The Condorcet Paradox is an example of this fallacy from voting theory, and the Paradox of Thrift is an example from economics. Another example came to my mind recently when some friends of mine estimated the amount of money that would be raised if all unused property owned by the government of India was sold. One can arrive at this figure by estimating the market value of the land, but there is one issue here. While selling one government property would fetch the current market price, selling all of them at the same time would not, because the market price would crash due to the huge increase in supply. (That said, real estate prices work in strange ways; listen to this.)

Economists are not concerned with just economics, of course. This is the stuff of life, and we all commit the Fallacy of Composition at some time or the other. We commit it in the ways we think about religious communities and ethnic groups. We commit it when we rush to judgement about other people. (If you think vegetarianism is a virtue, is that a reason to admire Hitler, who was vegetarian?) Government commit it when they ban entire domains because they find one particular page objectionable. Journalists commit it when they go to celebrities for quotes in a field in which they have no expertise. And so on.

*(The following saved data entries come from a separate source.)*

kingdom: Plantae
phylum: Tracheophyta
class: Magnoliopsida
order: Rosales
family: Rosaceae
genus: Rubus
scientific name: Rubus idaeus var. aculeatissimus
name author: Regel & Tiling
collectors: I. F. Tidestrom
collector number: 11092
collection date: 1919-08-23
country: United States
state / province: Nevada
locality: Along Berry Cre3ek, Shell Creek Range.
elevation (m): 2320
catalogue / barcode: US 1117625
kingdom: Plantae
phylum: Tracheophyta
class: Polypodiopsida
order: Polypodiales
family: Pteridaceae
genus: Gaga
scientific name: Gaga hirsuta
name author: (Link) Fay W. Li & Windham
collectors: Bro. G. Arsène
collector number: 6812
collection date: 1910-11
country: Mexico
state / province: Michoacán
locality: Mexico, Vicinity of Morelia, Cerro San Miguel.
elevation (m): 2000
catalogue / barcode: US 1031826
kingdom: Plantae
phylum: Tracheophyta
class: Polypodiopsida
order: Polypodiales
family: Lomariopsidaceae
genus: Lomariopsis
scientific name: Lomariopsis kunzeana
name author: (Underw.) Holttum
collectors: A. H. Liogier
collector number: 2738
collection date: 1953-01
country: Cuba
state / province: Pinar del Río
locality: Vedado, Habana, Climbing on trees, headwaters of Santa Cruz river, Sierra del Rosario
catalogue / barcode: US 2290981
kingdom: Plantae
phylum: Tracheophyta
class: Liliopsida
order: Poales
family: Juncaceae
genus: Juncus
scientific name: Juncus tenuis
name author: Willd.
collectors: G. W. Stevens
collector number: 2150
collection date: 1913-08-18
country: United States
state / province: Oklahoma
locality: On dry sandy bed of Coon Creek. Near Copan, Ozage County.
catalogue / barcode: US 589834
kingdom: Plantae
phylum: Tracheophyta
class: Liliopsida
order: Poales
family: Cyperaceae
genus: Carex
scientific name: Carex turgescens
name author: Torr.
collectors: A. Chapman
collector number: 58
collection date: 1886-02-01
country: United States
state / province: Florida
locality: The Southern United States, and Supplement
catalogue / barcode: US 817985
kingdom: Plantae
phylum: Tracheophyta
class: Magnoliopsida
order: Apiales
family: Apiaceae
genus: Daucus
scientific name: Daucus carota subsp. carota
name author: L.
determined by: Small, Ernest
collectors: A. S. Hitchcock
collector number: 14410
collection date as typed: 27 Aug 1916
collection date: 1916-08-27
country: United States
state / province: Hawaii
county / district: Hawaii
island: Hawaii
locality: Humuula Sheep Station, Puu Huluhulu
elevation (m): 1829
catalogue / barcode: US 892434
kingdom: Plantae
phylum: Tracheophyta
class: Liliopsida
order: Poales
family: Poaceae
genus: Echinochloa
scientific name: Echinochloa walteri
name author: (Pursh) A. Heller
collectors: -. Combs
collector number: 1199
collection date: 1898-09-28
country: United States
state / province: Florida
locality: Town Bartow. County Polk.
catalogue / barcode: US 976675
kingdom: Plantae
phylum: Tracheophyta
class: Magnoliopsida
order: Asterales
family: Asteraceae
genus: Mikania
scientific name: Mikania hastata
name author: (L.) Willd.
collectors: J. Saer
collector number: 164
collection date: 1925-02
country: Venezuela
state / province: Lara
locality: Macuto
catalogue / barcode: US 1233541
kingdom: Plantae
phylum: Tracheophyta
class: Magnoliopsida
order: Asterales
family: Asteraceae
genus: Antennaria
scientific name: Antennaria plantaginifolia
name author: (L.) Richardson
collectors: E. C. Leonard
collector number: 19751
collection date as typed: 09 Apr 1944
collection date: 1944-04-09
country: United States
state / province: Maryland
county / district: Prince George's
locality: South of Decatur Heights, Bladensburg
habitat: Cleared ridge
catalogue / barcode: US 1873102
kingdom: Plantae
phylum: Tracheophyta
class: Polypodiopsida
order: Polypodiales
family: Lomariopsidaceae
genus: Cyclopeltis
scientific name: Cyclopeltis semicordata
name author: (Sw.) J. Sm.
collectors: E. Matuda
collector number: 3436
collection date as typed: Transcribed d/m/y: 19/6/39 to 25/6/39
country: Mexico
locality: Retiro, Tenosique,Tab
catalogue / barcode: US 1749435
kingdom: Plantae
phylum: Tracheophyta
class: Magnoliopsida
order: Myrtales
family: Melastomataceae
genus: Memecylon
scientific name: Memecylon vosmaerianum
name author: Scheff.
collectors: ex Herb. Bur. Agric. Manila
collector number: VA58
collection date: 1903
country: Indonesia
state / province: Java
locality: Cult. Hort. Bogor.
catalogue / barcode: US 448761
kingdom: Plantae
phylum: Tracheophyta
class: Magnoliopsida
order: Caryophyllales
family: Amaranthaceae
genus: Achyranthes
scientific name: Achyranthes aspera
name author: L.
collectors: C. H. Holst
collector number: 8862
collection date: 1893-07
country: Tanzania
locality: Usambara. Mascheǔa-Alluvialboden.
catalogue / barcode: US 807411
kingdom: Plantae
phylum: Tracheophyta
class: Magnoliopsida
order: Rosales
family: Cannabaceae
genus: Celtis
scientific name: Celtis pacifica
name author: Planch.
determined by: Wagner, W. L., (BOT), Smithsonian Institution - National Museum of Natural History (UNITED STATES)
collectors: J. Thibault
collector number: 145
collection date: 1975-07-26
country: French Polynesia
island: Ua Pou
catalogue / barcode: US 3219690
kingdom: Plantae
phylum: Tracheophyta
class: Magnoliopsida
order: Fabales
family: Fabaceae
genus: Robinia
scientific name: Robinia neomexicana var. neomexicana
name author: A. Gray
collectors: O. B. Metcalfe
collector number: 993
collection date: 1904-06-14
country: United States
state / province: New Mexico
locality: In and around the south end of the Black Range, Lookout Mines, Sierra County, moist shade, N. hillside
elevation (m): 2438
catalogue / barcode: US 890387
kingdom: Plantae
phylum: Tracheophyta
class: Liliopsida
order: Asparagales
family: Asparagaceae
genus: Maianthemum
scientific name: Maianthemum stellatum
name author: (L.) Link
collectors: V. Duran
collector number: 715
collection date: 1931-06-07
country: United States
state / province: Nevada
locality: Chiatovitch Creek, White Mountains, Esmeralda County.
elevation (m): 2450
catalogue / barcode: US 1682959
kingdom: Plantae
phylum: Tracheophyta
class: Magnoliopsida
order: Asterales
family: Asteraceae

It is true that the world is complex, and we must use mental shortcuts to simplify it if we are to get by. But we open ourselves up to all kinds of fallacies when we do that. That said, don’t commit the Fallacy of Composition and conclude that just because one mental shortcut can lead you astray, all mental shortcuts are bad.

I wonder sometimes if the Fallacy of Composition pops up in another famous Ajit dialogue. He once famously said, “Saara shahar mujhe Loin ke naam se jaanta hai.” (“This town knows me by the name of Loin.”) It is usually assumed that he meant ‘Lion’ and not ‘Loin’ — but who knows?